Read the listing and extract each line that includes the word "casing".
__________________________________________________
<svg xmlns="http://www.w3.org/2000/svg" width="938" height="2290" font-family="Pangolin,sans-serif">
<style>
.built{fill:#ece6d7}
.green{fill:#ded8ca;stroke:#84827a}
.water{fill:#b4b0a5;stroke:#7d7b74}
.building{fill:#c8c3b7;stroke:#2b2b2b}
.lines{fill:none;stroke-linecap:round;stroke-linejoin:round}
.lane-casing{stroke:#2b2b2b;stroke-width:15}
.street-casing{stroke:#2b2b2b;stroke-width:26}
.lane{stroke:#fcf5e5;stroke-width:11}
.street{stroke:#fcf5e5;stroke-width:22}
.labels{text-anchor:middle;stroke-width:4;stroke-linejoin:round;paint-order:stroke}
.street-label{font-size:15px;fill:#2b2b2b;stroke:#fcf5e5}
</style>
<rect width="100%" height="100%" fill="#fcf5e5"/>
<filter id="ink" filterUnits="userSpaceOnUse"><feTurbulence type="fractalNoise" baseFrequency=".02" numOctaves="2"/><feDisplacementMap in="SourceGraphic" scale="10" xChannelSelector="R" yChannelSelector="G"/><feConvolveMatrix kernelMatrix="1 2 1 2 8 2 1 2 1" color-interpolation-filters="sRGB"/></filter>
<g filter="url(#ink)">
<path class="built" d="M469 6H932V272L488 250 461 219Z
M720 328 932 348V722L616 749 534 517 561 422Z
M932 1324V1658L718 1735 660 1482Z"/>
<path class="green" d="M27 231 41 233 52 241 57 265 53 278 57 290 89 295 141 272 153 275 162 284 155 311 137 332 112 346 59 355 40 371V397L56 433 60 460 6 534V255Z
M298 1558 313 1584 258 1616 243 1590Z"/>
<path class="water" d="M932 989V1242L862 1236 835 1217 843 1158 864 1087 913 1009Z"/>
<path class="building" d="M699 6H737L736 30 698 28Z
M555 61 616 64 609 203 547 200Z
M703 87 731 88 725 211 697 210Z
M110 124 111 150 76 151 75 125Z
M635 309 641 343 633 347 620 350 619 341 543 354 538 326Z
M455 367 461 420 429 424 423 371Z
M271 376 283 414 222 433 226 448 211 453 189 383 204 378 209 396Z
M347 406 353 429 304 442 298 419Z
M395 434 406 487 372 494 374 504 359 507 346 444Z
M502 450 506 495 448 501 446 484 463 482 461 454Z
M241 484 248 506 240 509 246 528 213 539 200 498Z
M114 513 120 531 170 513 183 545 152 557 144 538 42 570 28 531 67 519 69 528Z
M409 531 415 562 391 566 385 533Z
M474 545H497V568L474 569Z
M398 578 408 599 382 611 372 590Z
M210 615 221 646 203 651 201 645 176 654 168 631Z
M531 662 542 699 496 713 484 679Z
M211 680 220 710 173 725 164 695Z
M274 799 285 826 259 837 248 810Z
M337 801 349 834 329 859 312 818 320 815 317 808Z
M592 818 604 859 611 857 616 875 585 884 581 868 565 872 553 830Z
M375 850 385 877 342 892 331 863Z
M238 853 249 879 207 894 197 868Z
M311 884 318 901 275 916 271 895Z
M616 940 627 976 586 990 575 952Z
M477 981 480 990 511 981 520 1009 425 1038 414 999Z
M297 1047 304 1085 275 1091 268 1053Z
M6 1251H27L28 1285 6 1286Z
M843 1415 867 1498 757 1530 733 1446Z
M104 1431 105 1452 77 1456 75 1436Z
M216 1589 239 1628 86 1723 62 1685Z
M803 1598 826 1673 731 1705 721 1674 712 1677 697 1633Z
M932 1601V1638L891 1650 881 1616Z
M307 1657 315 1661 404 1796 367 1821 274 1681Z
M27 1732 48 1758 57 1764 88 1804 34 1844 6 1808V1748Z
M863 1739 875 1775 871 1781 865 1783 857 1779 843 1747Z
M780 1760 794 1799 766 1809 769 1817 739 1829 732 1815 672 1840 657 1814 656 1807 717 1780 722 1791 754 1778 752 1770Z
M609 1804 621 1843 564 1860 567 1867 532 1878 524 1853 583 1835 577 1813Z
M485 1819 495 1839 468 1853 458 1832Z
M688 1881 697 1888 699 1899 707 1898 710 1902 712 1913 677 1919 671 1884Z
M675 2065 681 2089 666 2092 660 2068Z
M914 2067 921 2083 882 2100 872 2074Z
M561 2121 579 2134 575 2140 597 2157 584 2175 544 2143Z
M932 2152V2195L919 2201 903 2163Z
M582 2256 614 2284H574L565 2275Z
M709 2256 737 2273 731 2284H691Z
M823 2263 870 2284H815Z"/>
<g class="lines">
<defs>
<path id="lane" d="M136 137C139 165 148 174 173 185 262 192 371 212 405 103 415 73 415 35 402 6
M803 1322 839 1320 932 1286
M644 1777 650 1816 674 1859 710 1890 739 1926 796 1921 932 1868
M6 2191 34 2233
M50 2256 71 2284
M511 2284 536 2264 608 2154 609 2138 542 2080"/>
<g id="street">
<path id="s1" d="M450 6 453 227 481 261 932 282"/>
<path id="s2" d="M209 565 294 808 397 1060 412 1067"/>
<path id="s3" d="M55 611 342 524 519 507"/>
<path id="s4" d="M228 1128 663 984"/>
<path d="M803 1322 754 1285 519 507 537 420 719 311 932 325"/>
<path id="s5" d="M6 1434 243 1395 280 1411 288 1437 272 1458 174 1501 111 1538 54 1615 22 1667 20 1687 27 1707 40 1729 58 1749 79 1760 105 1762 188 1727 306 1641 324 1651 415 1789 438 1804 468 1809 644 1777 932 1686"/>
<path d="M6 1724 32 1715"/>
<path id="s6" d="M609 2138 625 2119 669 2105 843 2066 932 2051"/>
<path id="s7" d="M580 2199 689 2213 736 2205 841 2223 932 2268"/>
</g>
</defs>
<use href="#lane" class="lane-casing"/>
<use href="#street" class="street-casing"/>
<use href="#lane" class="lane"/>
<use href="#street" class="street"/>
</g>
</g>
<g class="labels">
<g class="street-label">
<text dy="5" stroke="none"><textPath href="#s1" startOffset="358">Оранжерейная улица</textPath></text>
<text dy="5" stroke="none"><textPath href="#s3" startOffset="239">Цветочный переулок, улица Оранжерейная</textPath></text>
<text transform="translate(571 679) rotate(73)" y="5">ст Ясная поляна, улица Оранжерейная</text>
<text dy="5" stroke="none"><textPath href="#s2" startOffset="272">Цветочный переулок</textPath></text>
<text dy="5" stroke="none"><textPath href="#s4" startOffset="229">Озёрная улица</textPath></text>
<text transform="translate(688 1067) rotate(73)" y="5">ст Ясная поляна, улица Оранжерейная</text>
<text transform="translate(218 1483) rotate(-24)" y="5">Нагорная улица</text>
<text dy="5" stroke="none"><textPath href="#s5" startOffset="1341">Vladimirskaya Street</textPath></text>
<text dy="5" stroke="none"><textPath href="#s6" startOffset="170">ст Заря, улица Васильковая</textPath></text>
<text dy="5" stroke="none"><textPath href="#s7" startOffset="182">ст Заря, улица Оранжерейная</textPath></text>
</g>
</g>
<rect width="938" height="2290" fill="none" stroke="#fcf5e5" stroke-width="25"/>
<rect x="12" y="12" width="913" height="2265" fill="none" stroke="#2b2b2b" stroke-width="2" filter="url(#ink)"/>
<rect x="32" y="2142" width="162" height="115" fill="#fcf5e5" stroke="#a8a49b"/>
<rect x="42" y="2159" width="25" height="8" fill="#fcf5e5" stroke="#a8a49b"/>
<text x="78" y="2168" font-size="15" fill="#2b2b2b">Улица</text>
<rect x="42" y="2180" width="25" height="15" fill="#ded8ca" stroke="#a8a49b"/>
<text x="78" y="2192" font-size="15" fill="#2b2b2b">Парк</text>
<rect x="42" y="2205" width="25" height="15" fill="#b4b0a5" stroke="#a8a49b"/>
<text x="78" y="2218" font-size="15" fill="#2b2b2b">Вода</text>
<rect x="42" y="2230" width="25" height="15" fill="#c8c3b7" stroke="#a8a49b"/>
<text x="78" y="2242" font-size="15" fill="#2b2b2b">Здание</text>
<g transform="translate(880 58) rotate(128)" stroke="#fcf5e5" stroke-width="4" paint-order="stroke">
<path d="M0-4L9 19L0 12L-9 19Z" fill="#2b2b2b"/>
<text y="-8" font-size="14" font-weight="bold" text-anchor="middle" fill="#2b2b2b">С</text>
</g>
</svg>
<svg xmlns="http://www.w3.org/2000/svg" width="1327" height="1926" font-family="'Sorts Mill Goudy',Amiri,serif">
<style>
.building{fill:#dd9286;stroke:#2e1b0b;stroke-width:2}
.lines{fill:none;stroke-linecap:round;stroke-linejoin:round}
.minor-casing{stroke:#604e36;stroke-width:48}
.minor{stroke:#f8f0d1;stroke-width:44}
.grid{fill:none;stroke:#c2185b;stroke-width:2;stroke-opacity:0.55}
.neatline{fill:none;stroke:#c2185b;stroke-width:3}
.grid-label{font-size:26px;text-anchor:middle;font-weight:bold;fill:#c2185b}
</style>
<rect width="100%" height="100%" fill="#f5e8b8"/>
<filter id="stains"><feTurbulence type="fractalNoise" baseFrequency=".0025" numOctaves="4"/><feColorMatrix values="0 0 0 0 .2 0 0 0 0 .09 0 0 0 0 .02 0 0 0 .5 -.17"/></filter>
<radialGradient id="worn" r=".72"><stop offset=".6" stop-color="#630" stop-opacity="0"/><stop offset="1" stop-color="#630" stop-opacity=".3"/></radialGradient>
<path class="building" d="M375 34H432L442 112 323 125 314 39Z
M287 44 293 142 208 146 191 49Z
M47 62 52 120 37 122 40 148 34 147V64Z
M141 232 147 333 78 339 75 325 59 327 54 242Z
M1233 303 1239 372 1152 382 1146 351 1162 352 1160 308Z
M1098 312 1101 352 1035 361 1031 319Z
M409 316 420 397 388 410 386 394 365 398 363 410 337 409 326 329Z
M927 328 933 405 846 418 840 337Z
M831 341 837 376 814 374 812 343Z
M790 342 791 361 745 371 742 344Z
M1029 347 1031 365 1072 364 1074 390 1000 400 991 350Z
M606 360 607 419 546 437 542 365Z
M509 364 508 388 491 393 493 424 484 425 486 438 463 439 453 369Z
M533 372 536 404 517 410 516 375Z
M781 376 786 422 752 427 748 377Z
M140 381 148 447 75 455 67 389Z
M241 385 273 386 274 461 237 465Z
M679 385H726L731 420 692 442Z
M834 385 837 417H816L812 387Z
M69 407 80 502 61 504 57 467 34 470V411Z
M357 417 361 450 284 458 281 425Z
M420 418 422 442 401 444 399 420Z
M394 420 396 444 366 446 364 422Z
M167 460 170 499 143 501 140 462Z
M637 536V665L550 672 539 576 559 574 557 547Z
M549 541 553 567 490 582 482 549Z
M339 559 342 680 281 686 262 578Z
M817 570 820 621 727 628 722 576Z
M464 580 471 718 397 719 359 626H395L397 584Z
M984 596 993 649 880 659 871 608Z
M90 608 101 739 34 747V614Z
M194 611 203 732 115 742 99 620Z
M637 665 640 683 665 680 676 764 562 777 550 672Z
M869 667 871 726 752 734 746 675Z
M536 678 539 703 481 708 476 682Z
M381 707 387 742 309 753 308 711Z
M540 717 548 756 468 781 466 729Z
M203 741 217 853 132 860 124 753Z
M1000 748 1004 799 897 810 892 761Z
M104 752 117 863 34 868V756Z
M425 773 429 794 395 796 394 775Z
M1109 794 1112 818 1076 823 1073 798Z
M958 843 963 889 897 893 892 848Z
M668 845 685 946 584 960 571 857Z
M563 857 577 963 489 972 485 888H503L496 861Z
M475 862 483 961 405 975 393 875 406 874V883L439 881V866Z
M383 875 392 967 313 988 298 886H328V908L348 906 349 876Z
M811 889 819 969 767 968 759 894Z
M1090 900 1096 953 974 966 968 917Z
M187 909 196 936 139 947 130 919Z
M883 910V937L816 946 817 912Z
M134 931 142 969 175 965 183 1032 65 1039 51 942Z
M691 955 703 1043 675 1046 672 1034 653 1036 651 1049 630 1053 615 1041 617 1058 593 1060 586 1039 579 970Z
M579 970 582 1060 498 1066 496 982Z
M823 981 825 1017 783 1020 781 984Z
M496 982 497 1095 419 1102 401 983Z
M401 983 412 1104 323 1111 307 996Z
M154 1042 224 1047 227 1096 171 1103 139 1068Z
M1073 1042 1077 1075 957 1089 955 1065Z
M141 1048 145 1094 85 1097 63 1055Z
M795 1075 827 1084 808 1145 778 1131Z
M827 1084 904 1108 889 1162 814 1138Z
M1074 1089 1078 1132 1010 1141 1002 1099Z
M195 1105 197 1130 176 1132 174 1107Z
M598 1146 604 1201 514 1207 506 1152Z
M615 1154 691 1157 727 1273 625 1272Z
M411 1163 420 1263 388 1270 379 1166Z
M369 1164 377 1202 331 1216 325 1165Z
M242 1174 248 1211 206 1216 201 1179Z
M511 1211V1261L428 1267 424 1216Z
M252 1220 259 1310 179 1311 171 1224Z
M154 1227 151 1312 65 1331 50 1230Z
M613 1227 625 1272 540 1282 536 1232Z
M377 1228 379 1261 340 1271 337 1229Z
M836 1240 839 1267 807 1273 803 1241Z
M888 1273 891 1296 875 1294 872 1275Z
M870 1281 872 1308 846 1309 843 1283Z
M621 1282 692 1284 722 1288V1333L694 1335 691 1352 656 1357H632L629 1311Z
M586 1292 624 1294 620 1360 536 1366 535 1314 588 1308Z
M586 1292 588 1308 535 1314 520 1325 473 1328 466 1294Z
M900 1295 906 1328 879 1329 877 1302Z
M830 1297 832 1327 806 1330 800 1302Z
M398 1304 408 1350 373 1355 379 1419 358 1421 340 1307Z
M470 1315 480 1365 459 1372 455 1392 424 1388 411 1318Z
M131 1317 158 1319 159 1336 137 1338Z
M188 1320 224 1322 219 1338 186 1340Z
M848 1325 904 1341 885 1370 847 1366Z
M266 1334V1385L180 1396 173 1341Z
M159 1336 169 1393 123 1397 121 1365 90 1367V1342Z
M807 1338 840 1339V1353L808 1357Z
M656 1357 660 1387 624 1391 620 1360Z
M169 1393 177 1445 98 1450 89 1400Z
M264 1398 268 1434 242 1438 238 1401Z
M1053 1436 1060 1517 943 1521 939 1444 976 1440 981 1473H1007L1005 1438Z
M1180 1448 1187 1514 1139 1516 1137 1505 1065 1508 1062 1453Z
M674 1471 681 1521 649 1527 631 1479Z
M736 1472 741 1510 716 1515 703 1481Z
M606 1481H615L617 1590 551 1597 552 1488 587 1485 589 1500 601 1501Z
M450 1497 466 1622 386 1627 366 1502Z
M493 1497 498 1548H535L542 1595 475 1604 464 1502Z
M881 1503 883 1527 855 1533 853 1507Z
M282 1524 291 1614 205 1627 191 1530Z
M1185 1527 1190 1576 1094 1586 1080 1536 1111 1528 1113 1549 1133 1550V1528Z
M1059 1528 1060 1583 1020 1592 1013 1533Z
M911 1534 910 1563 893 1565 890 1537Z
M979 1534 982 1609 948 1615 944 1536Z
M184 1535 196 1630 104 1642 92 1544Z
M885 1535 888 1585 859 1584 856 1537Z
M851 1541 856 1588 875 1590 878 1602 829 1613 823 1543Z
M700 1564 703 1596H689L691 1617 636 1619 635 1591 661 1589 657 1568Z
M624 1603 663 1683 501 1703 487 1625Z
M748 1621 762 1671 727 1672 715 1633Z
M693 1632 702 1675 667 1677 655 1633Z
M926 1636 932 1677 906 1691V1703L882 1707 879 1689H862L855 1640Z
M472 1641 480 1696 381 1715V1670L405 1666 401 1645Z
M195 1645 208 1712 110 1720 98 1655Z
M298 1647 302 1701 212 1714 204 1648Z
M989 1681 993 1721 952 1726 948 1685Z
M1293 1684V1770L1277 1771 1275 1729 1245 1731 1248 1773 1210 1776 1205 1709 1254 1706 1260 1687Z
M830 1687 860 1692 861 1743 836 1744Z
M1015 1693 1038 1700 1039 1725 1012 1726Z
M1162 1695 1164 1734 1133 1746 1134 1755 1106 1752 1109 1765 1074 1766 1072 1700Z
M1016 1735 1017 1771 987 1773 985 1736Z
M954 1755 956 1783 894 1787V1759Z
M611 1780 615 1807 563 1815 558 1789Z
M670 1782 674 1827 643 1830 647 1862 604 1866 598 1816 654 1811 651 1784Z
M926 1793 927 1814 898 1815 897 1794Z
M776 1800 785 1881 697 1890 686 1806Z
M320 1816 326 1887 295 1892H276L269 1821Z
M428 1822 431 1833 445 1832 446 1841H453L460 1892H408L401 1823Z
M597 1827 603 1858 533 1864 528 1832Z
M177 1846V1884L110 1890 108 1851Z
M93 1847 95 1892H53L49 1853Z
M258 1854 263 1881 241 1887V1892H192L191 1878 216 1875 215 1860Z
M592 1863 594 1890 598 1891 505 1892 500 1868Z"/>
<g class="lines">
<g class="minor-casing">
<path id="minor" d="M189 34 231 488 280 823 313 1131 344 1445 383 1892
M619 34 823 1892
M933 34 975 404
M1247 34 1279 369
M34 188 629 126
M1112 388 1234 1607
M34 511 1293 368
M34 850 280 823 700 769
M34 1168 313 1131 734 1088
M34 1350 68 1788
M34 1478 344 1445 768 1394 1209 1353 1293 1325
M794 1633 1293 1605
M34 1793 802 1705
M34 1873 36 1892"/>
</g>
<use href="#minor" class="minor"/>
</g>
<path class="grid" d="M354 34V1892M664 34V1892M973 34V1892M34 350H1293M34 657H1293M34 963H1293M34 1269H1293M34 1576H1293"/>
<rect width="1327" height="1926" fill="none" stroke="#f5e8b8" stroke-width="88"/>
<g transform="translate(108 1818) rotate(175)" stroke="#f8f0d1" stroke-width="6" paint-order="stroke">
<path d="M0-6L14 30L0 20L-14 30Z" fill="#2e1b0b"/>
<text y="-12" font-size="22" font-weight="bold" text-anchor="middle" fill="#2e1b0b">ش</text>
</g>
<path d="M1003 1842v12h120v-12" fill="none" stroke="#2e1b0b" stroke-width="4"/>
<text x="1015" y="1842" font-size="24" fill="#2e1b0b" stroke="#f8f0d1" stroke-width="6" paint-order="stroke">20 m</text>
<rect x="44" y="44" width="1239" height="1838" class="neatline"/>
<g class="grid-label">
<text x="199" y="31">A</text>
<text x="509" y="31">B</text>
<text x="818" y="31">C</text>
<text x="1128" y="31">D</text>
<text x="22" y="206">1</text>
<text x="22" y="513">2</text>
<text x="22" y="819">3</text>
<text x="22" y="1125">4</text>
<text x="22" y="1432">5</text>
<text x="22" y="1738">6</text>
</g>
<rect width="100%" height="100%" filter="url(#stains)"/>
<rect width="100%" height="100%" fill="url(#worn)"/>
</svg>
__________________________________________________
### The completed task
.lane-casing{stroke:#2b2b2b;stroke-width:15}
.street-casing{stroke:#2b2b2b;stroke-width:26}
<use href="#lane" class="lane-casing"/>
<use href="#street" class="street-casing"/>
.minor-casing{stroke:#604e36;stroke-width:48}
<g class="minor-casing">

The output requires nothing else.